The second slogan is not less insightful: “Le respect c’est accepter quelqu’un même si on ne l’aime pas”: respect is accepting someone even if you don’t like him.

Even though each sentence separately makes sense, when one puts them next to each other the conclusion is rather grim. There is a reason why kids ignore what they teach them in school.

My eye was caught by an article in the WSJ (Sept. 1, 2011) by Melissa Korn. Korn spies a trend among B-schools in requiring their applicants to respond to questions with answers that use no more than some small number of words. The trend, according to Korn, is prompted by a desire for greater authenticity and honesty in applications. The problem with the standard essay format is that it produces responses that are carefully crafted.

Setting aside my prejudice in favor of thoughtful, polished prose and extended chains of reasoning, I don’t see why a 140 character missive cannot also be carefully crafted. Furthermore, it is unclear that a 140 character missive conveys anymore `authenticity’ than a longer essay. Think, for example, of advertising. We don’t usually associate pithy promotional text exhorting us to purchase this that or the other with `authenticity’.

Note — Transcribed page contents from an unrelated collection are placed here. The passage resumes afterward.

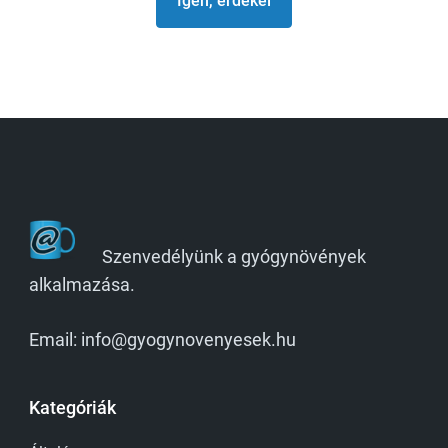
Igen, érdekel
Szenvedélyünk a gyógynövények
alkalmazása.
Email: info@gyogynovenyesek.hu
Kategóriák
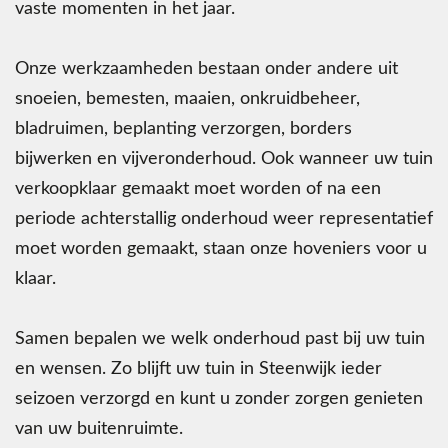
vaste momenten in het jaar.
Onze werkzaamheden bestaan onder andere uit
snoeien, bemesten, maaien, onkruidbeheer,
bladruimen, beplanting verzorgen, borders
bijwerken en vijveronderhoud. Ook wanneer uw tuin
verkoopklaar gemaakt moet worden of na een
periode achterstallig onderhoud weer representatief
moet worden gemaakt, staan onze hoveniers voor u
klaar.
Samen bepalen we welk onderhoud past bij uw tuin
en wensen. Zo blijft uw tuin in Steenwijk ieder
seizoen verzorgd en kunt u zonder zorgen genieten
van uw buitenruimte.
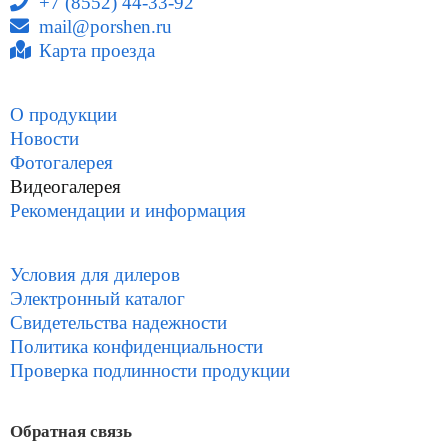
+7 (8552) 44-33-92
mail@porshen.ru
Карта проезда
О продукции
Новости
Фотогалерея
Видеогалерея
Рекомендации и информация
Условия для дилеров
Электронный каталог
Свидетельства надежности
Политика конфиденциальности
Проверка подлинности продукции
Обратная связь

One example of the trend is the Tippie School’s offer of a scholarship to the best response via Tweet to one of their application questions. The winning entry was a haiku. Selected because it used an

ancient form of poetry in a contemporary medium.

Suggesting that had the same haiku been submitted on a square of toilet paper it would have been dismissed as combining an ancient form of poetry with an even more ancient medium.

Finally, advice for those applying to Haas. The answer to the question: What gives you the greatest joy?

There is only one correct answer: INSIGHT.